══ Extrait du texte ══

A l’université Paris-I Panthéon-Sorbonne, en janvier. / STEPHANE DE SAKUTIN / AFP

La mobilisation contre la réforme de l’accès à l’enseignement supérieur ne se fait pas que dans les assemblées générales étudiantes et les blocages d’une dizaine d’universités, qui ont fait la « une » ces derniers jours. En coulisses, certains enseignants-chercheurs, minoritaires, espèrent bien être les grains de sable qui enrayeront la machine Parcoursup : ils refusent de classer les milliers de lycéens qui postulent à l’université via la nouvelle plate-forme d’admission post-bac.

Ce tri, instauré par la nouvelle loi orientation et réussite des étudiants (ORE), repose sur l’examen des dossiers des élèves de terminale ou étudiants en réorientation. Il doit servir à départager les candidats dans le cas où ils sont plus nombreux que les places disponibles. Il détermine aussi l’ordre dans lequel les réponses seront données, à partir du 22 mai. Ce classement doit enfin permettre de repérer les candidats auxquels proposer un parcours personnalisé (remise à niveau, licence en quatre ans…).

Lille, Bordeaux, Paris-I, Paris-X, Aix-Marseille ou encore Lyon… En tout, les équipes enseignantes d’une soixantaine de formations, principalement en sciences humaines et sociales, ont voté des motions indiquant qu’ils ne participeront pas à ce classement, selon un décompte de l’association Sauvons l’université. Une position défendue par le Snesup-FSU, syndicat de personnels de l’enseignement supérieur opposé à la réforme.

« Nous ne sommes pas des chasseurs de tête. Que ceux qui ont porté cette réforme l’assument »

Ils expliquent les raisons de leur mécontentement dans une « Lettre ouverte aux bacheliers » à paraître dans la presse. « L’université française n’a pas besoin de trier les candidats, elle a besoin de moyens pour garantir une place à tous les bacheliers dans la formation de leur choix », peut-on lire dans ce document. Plus globalement, « cette loi met en place les conditions de la mise en œuvre de la sélection, et nous ne sommes pas des chasseurs de tête. Que ceux qui ont porté cette réforme l’assument », estime Thomas Alam, maître de conférences en science politique à l’université de Lille.

Parmi les autres raisons avancées : la faisabilité du classement dans de bonnes conditions. « Nous nous sommes aperçus que le nouveau système, et la fin de la hiérarchisation des vœux par les candidats, avait mis nos formations en tension », explique ainsi Joëlle Perroton, responsable de la licence de sociologie à Bordeaux.

═══
══ Données affichées ══

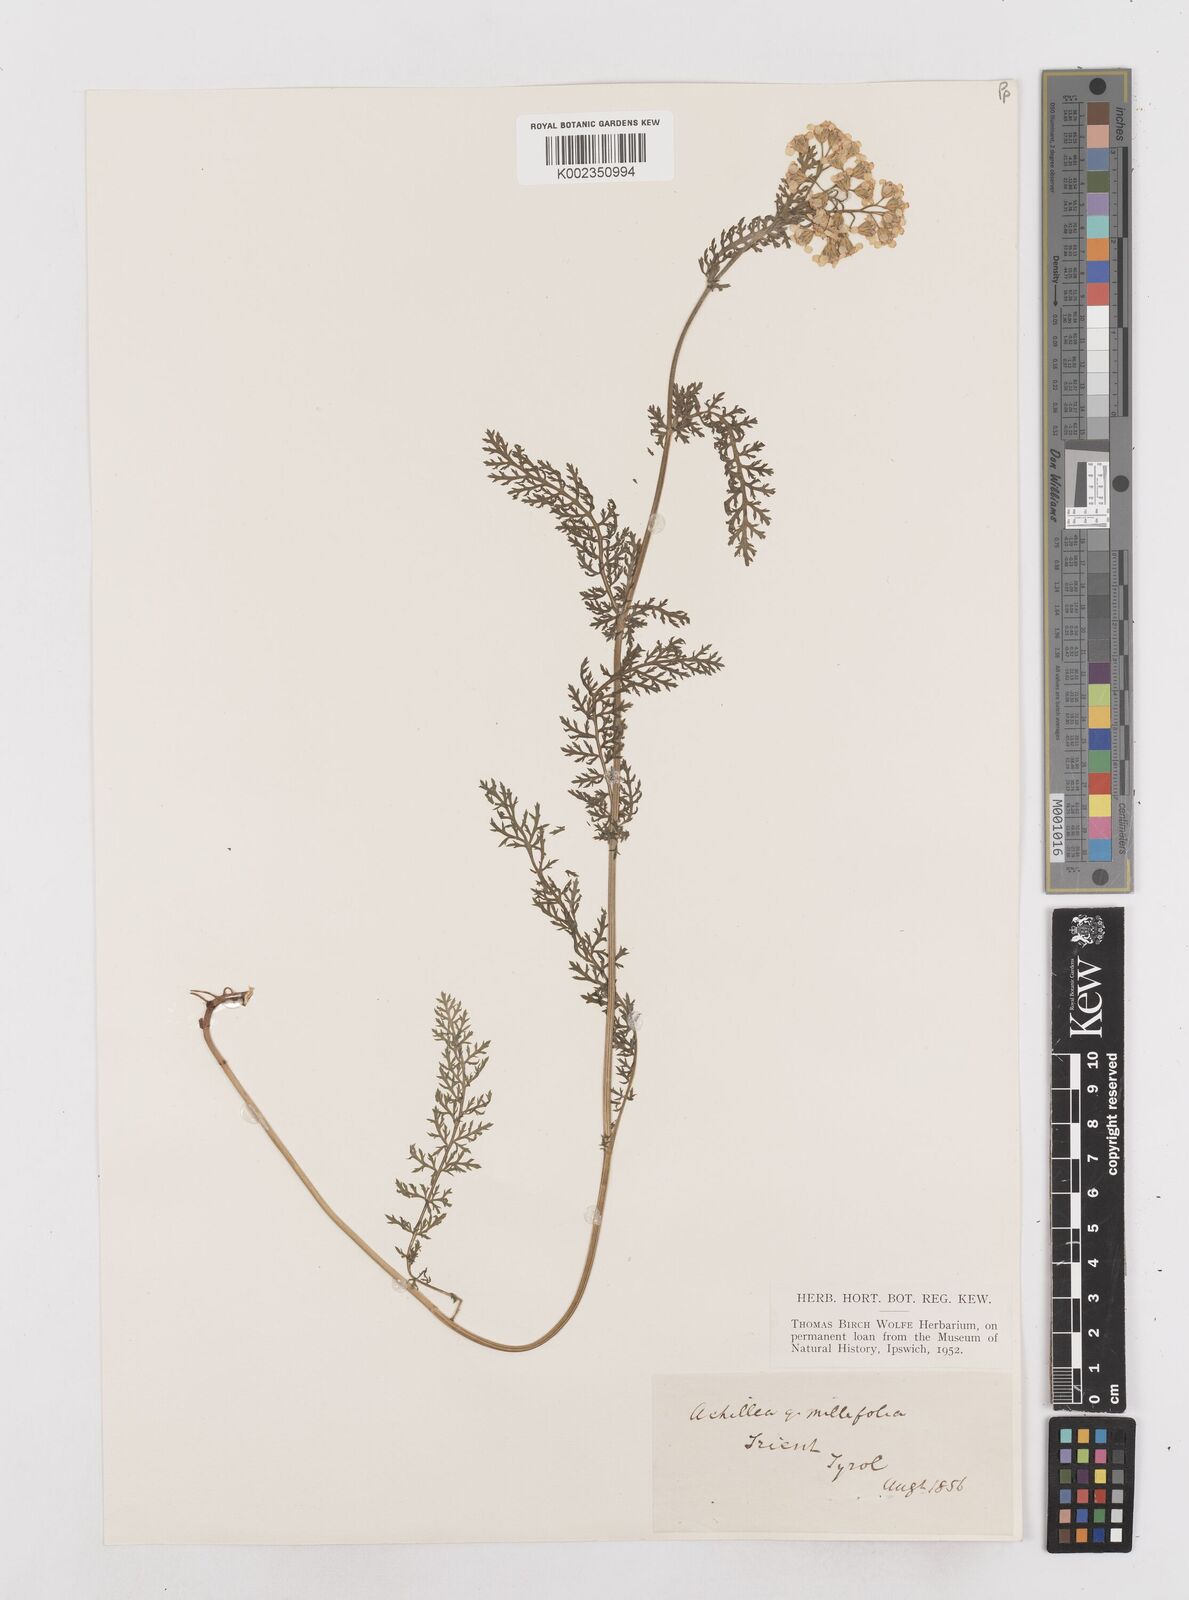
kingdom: Plantae
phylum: Tracheophyta
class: Magnoliopsida
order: Asterales
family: Asteraceae
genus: Achillea
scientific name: Achillea millefolium
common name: Yarrow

═══

À faire: Recopiez mot pour mot, dans l'article sur Parcoursup, tout ce qui va de « Ce tri, instauré » jusqu'à « en quatre ans…). ».

Corrigé complet:
Ce tri, instauré par la nouvelle loi orientation et réussite des étudiants (ORE), repose sur l’examen des dossiers des élèves de terminale ou étudiants en réorientation. Il doit servir à départager les candidats dans le cas où ils sont plus nombreux que les places disponibles. Il détermine aussi l’ordre dans lequel les réponses seront données, à partir du 22 mai. Ce classement doit enfin permettre de repérer les candidats auxquels proposer un parcours personnalisé (remise à niveau, licence en quatre ans…).